Amidst the drizzling rain in the Spanish capital stood a man at the peak of his powers. A modern gladiator, famed for his bandaged right hand concealing a fractured finger, entering his coliseum. A treasure of the game now finally glittering in gold. As he crossed the touchline, a thunderous roar erupted from the stands as his teammates applauded with pride. Waiting for him with the iconic trophy were two legends in their own right: Luka Modric, Madrid’s captain and midfield king, and Zinedine Zidane, former coach, World Cup winner and the last Frenchman to win the award until, well, now.
For more than a decade, the footballing world has seen the Ballon d’Or in the hands of Lionel Messi or Cristiano Ronaldo. With the exception of Modric in 2018, the pair has received every edition of the award since 2008. Last week, however, a new king was crowned.
Long in the shadow of Portuguese icon Cristiano Ronaldo at Real Madrid, Karim Benzema spent much of his career playing second fiddle to Madrid’s attacking stars. Creating space for Gareth Bale or dropping deep to supply Ronaldo as he occupied his usual running lanes became his primary role. Having arrived in the summer of 2009, alongside Ronaldo and Kaká, both former Ballon d’Or winners, Benzema was never considered Madrid’s talisman. He was an exciting addition to a rebuilding squad but was viewed as more of a reliable reinforcement than a leading superstar.
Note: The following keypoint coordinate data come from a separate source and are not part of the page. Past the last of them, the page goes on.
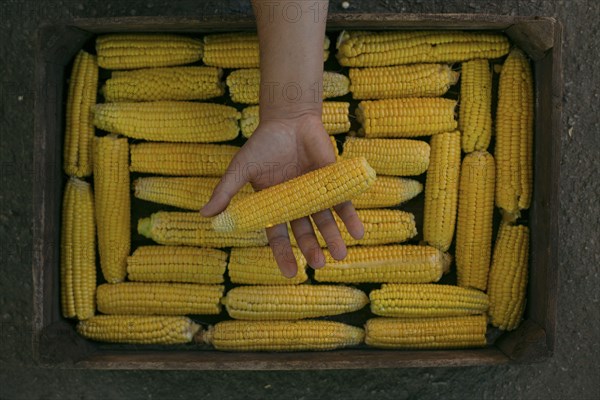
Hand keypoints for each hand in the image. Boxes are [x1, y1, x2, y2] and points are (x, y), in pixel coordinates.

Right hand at [200, 112, 363, 277]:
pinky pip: (343, 202)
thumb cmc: (264, 144)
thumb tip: (204, 216)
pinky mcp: (332, 181)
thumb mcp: (241, 168)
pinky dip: (351, 217)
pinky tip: (358, 232)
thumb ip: (226, 192)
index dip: (284, 254)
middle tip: (319, 263)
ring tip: (341, 255)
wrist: (289, 119)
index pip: (278, 235)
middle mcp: (296, 203)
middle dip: (312, 248)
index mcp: (274, 204)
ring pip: (325, 220)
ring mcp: (315, 193)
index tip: (291, 274)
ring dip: (334, 237)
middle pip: (305, 231)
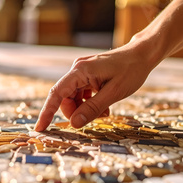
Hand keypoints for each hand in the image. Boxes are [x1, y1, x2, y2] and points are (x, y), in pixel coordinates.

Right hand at [34, 40, 158, 130]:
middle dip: (75, 112)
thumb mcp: (114, 93)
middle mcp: (77, 69)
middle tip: (94, 118)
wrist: (142, 54)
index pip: (57, 93)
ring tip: (104, 112)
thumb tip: (74, 123)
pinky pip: (82, 93)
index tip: (40, 128)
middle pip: (65, 97)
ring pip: (74, 97)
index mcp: (81, 71)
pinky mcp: (88, 74)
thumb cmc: (131, 71)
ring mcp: (83, 71)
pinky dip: (89, 102)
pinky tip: (104, 107)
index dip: (47, 112)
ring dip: (84, 108)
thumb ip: (93, 108)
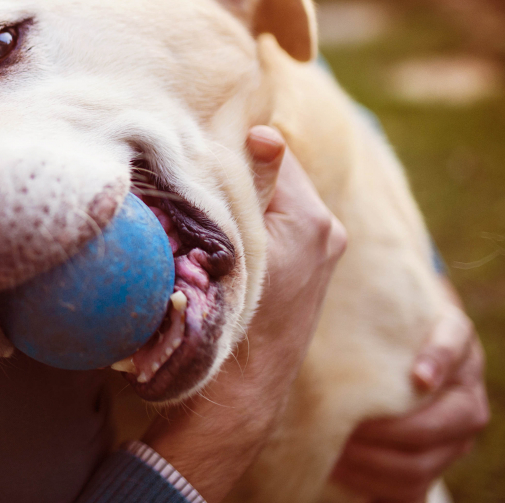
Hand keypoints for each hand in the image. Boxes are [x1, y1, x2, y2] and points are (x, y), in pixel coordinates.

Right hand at [143, 126, 346, 501]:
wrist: (241, 391)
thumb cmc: (231, 318)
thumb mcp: (237, 246)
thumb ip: (254, 187)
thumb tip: (265, 134)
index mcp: (313, 220)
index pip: (273, 151)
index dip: (234, 146)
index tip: (201, 150)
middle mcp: (326, 231)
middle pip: (276, 175)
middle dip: (239, 172)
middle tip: (197, 174)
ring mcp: (318, 251)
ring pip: (275, 200)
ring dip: (242, 197)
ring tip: (205, 205)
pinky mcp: (306, 268)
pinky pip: (278, 224)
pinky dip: (252, 220)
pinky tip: (222, 233)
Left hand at [331, 299, 489, 501]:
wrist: (398, 357)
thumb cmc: (379, 329)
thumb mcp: (382, 310)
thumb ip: (368, 301)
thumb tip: (329, 256)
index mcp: (455, 344)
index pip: (455, 344)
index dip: (440, 360)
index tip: (418, 376)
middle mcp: (465, 393)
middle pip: (444, 422)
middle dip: (393, 431)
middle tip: (347, 427)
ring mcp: (456, 434)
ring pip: (427, 462)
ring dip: (378, 462)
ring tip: (335, 449)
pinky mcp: (435, 462)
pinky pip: (413, 488)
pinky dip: (377, 484)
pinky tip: (341, 467)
A bench player behind Argentinian forward Gonzalo Higuain in his early days at the club, the Frenchman struggled making his name as a 22-year-old in Madrid’s famous white shirt. Criticism was regular, straight from teammates, media and coaches, citing his lazy training and lackluster contributions, all of which motivated young Benzema. In his first season in Madrid, Benzema only managed eight goals in La Liga. The next season, under the brutally honest and tactical genius of Jose Mourinho, Benzema increased his tally to 15 and eventually 21 in the following two seasons. His work ethic would keep him a part of the club’s most successful era as Los Blancos went on to dominate in Europe.
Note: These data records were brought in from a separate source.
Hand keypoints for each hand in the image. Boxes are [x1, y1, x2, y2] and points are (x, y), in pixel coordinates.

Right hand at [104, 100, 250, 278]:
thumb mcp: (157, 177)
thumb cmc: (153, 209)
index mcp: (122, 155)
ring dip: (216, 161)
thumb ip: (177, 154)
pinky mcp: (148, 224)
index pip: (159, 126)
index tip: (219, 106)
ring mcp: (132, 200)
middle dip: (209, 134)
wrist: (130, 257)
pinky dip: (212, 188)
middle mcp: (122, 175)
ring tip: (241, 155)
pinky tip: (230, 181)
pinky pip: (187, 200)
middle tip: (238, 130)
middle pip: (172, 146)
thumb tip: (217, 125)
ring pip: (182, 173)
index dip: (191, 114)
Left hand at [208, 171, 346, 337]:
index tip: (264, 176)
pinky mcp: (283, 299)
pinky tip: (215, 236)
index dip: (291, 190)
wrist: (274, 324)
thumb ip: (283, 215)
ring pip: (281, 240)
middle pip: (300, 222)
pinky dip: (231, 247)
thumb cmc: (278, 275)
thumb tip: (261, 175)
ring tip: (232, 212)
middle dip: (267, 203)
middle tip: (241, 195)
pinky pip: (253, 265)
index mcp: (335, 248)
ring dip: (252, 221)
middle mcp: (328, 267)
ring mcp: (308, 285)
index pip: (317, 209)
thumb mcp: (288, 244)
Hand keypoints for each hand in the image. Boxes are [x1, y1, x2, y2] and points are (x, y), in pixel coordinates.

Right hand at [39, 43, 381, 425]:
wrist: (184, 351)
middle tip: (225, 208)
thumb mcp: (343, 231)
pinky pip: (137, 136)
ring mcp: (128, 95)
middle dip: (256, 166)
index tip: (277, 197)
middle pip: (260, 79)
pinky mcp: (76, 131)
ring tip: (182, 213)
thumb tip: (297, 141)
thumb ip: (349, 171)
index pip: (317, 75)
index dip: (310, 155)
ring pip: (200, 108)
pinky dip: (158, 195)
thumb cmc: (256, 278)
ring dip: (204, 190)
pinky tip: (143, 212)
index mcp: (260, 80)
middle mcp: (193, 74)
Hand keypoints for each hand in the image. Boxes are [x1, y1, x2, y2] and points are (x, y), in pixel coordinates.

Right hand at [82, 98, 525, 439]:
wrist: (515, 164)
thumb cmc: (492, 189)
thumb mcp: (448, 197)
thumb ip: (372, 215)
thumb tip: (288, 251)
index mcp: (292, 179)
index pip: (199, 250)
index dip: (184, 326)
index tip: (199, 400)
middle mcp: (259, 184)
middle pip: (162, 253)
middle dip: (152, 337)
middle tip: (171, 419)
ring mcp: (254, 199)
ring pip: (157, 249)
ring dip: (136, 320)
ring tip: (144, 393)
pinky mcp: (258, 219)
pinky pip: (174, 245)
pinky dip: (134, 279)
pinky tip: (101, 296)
Despite winning five Champions Leagues and domestic titles in Spain, Benzema never drew the spotlight that some of his teammates did. This led many to believe that once Ronaldo, Madrid’s seemingly irreplaceable core, left in 2018, the Spanish giants would look for a replacement for Benzema. Everything was going to plan as Madrid channeled the funds from Ronaldo’s transfer to Juventus into bringing Chelsea’s explosive Eden Hazard to the Bernabeu. But playing for Real Madrid has its caveats. The Belgian winger never lived up to expectations due to poor fitness, injuries and plain bad luck. The club turned to younger talents like the Brazilian duo of Vinícius Jr. and Rodrgyo as they looked to fill Ronaldo’s goal-scoring void. And it was filled, not by the young energetic wingers from South America but from a veteran who had been waiting for years to step into the spotlight.
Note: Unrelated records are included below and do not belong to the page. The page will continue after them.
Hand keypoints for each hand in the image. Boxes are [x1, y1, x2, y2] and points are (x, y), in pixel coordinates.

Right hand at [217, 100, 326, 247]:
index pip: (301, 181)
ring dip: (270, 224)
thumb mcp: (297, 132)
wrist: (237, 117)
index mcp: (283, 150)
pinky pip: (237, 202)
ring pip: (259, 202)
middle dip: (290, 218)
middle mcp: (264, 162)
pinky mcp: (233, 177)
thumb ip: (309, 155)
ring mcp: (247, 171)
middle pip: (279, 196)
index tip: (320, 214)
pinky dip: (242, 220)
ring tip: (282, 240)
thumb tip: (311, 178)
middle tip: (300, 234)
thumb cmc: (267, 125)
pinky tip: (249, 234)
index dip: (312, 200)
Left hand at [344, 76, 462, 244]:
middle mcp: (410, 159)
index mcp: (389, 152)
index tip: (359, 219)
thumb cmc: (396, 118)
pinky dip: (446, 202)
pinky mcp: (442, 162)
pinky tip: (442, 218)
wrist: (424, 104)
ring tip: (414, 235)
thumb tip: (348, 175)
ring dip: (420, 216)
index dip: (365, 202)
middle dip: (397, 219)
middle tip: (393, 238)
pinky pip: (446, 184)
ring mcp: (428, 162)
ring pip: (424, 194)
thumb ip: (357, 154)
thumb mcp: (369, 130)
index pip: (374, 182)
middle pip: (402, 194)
Last season, Benzema scored an incredible 27 goals in La Liga as Real Madrid was crowned the Spanish champion ahead of arch-rival Barcelona. In the Champions League, the French striker bagged 15 goals as the competition's leading scorer ahead of then Bayern Munich striker Robert Lewandowski. Great strikers have put up similar numbers in the past but the occasion of Benzema’s goals ink him into the history books. Performing a breathtaking hat trick against PSG in the round of 16 followed by goals in both legs of Madrid’s quarter and semifinals against Chelsea and Manchester City, Benzema took Real Madrid on one of the greatest runs the sport has ever seen.
Benzema has shown signs of greatness since his youth at Olympique Lyonnais — even attracting the attention of Manchester United’s Sir Alex Ferguson. Composure in front of goal and a natural sense of positioning have given him the edge throughout his decorated career. Despite not being the fastest or most flair-heavy dribbler, Karim is a defender’s nightmare. With him on the field, much like Messi and Ronaldo, a goal can come out of nothing. With 329 goals for Madrid — second only to Ronaldo — and as the club’s all-time leading assist provider (159), Benzema is already an icon. Beyond goals and assists, his leadership in this young, extremely talented and hungry squad has molded Madrid into a growing dynasty despite the departures of legends like Sergio Ramos, Raphael Varane and most recently Casemiro.
As New York Times soccer correspondent Rory Smith beautifully put it, “Benzema did not win the Ballon d’Or because Messi and Ronaldo fell to earth,” but rather because he has finally reached “their celestial level.”
With a World Cup on the horizon, this 34-year-old bandaged warrior will look to secure France’s second-straight title while also leading Real Madrid through yet another challenging season. He is celestial. He is the 2022 Ballon d’Or winner: Karim Benzema.